** Records provided follows **

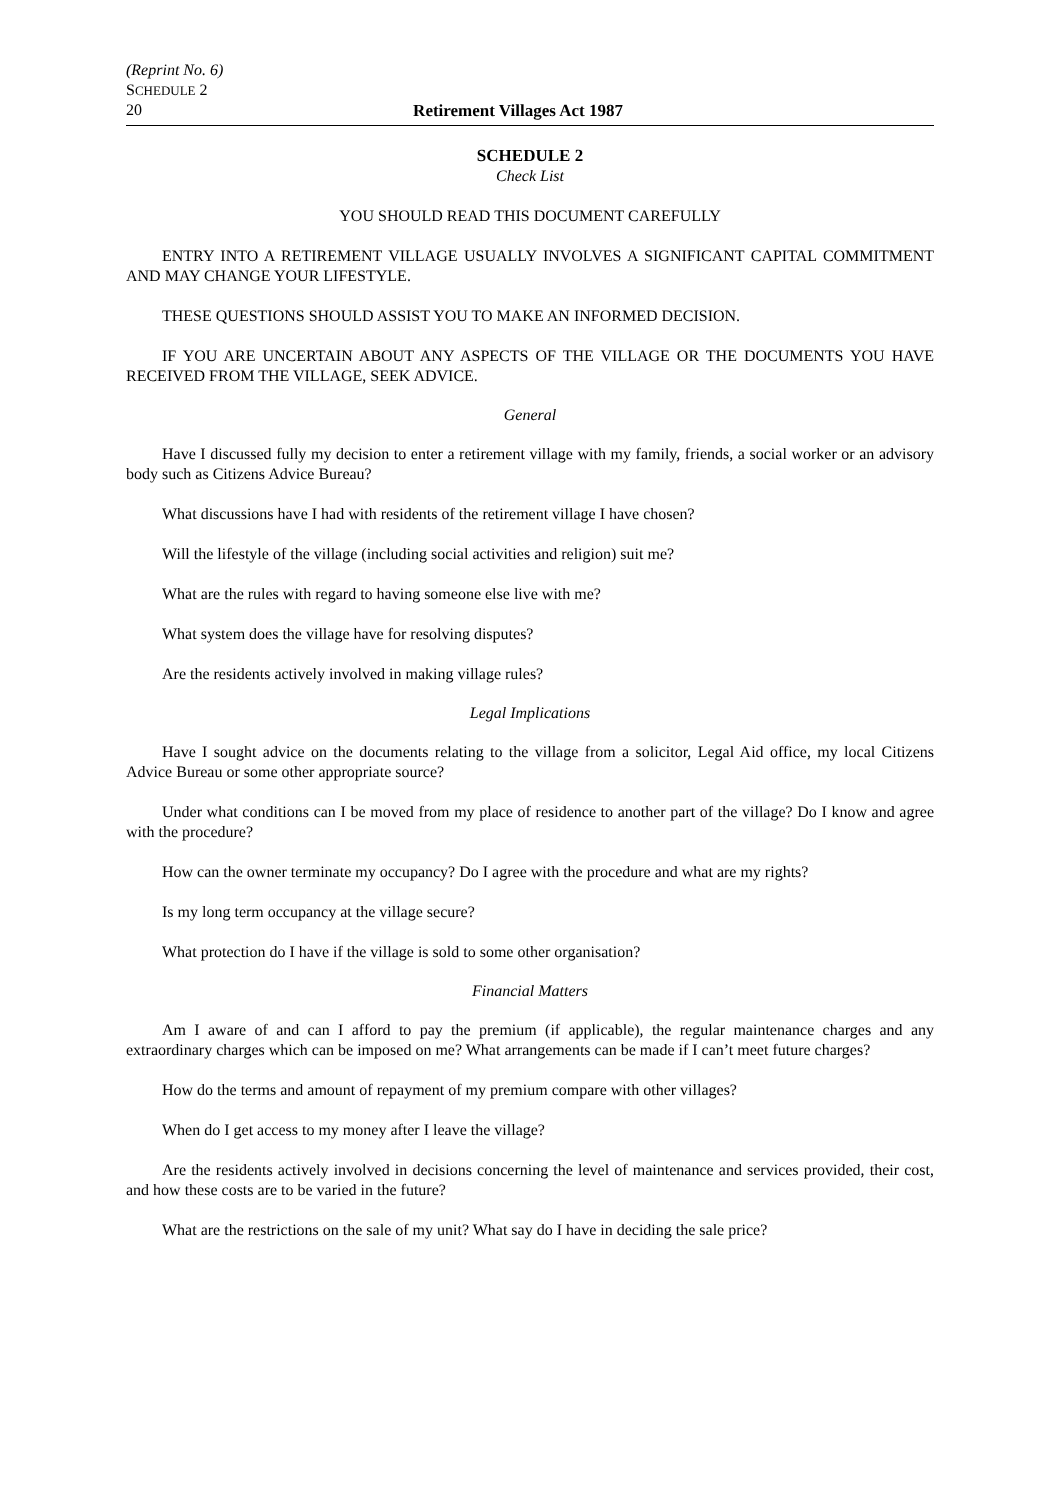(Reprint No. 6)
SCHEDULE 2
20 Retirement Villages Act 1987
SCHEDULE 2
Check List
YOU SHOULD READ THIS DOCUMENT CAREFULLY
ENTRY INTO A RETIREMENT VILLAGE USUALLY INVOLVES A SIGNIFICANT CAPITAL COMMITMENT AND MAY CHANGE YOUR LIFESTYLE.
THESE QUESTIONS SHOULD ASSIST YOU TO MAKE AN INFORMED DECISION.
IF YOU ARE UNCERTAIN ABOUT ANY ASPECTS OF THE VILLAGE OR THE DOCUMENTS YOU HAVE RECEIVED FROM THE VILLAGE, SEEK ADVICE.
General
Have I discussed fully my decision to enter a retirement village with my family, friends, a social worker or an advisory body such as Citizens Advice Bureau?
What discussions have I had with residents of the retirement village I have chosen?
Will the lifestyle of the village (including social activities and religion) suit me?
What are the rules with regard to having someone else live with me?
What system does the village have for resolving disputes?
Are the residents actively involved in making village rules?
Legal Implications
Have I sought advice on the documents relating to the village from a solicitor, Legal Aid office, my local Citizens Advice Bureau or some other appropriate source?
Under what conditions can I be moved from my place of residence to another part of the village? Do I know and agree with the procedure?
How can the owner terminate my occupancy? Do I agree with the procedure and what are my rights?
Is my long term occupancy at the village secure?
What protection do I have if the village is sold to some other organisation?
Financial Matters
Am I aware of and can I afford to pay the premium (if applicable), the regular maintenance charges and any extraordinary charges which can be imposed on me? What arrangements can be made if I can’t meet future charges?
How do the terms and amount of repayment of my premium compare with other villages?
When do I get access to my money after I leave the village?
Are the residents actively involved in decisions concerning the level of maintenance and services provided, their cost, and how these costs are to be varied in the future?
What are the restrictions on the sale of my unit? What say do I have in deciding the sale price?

** End of Records provided **

**Task directions:** The answer is the lines above between the line holding "THESE QUESTIONS SHOULD" and the line holding "What discussions have", inclusive, each written out exactly, and no others.

**Exercise response:**
THESE QUESTIONS SHOULD ASSIST YOU TO MAKE AN INFORMED DECISION.
IF YOU ARE UNCERTAIN ABOUT ANY ASPECTS OF THE VILLAGE OR THE DOCUMENTS YOU HAVE RECEIVED FROM THE VILLAGE, SEEK ADVICE.
General
Have I discussed fully my decision to enter a retirement village with my family, friends, a social worker or an advisory body such as Citizens Advice Bureau?
What discussions have I had with residents of the retirement village I have chosen?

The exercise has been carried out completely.